1- François Prieur à la Préfecture d’Ain Chock

2- Vue d’ensemble de la préfecture

3- Salle d’honneur et de conférence de la préfecture vue des jardins

4- Pavillon de la première pierre sur l’esplanade de la préfecture

5- Cour d’honneur

6- Vue de l’aile du gouverneur depuis les jardins

7- Travail artisanal, tapis de zélige sous les arcades de la cour d’honneur

8- Hôtel de police

9- Escalier d’angle

10 à 13 –Croquis d’ensemble et détails de la préfecture d’Ain Chock

14 – Belebat : expérience de logements en castorat

15 –Les Ulis

16 –Logements aux Ulis

17 et 18 – Travail de recherche sur des programmes d’équipements scolaires, aux Ulis notamment

19-Maquette des Ulis

20-La chaufferie des Ulis

21-Croquis d’étude de la maison communale de Grande Scynthe.

22 à 25 – Grande Scynthe, maison communale.

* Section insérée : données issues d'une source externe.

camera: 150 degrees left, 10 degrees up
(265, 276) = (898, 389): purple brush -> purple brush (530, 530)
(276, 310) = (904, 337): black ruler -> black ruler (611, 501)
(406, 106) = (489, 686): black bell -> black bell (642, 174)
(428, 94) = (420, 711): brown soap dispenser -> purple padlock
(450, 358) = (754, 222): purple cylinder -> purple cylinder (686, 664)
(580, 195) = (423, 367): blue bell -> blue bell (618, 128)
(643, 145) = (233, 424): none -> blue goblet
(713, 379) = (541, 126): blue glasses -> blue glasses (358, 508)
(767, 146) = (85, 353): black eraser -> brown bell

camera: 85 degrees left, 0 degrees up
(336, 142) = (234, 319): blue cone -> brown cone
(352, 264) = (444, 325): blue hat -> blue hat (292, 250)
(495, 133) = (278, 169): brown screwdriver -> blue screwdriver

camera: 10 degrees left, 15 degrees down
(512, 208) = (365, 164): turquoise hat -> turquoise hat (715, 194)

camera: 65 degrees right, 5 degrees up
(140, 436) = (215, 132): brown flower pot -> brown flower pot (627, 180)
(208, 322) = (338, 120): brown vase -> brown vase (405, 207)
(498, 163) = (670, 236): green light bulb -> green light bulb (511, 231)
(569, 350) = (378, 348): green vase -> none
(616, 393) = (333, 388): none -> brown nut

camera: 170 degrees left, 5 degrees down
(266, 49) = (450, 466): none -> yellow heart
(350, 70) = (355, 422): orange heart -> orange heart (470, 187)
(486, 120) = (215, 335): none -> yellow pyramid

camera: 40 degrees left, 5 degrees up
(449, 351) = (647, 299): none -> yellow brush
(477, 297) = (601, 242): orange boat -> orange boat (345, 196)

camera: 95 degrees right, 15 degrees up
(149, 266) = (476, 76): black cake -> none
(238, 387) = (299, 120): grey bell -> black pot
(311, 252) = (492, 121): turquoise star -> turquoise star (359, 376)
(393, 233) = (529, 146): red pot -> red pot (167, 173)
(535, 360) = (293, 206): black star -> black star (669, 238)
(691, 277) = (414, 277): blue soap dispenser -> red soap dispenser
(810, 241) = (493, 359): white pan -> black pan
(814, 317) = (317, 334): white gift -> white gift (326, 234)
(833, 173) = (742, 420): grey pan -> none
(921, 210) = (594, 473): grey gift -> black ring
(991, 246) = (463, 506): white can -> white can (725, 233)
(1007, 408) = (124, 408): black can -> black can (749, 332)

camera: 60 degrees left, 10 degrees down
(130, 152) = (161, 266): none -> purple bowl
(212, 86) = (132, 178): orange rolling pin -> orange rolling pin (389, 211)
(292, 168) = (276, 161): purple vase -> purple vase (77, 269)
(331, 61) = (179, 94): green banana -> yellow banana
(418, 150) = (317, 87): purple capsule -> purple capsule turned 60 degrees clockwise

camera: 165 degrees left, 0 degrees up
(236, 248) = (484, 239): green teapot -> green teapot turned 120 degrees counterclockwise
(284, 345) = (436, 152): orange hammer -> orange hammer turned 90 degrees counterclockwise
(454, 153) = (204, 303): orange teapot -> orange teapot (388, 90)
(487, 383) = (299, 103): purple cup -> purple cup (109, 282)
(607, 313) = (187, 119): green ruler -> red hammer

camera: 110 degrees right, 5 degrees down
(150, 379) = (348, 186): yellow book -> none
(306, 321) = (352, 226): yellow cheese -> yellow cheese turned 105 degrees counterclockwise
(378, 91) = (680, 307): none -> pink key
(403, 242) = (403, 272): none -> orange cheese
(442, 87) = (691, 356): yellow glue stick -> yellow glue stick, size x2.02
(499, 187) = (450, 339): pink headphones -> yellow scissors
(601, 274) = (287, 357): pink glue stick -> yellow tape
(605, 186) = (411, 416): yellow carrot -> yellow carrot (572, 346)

26- Image tirée d’un carnet de croquis de François Prieur montrant une fleur séchée collée sur un herbier et une esquisse de plan masse pour l’aménagement d’un quartier.

27 –Croquis d’étude habitat individuel en bande.

28-Croquis pour un immeuble d’habitation au Trocadéro.

Des extraits de textes d’Eugène Lezeney, de Rachid Halaoui, de Claude Meyer Lévy et de François La Fonta évoquant François Prieur ont aussi été lus.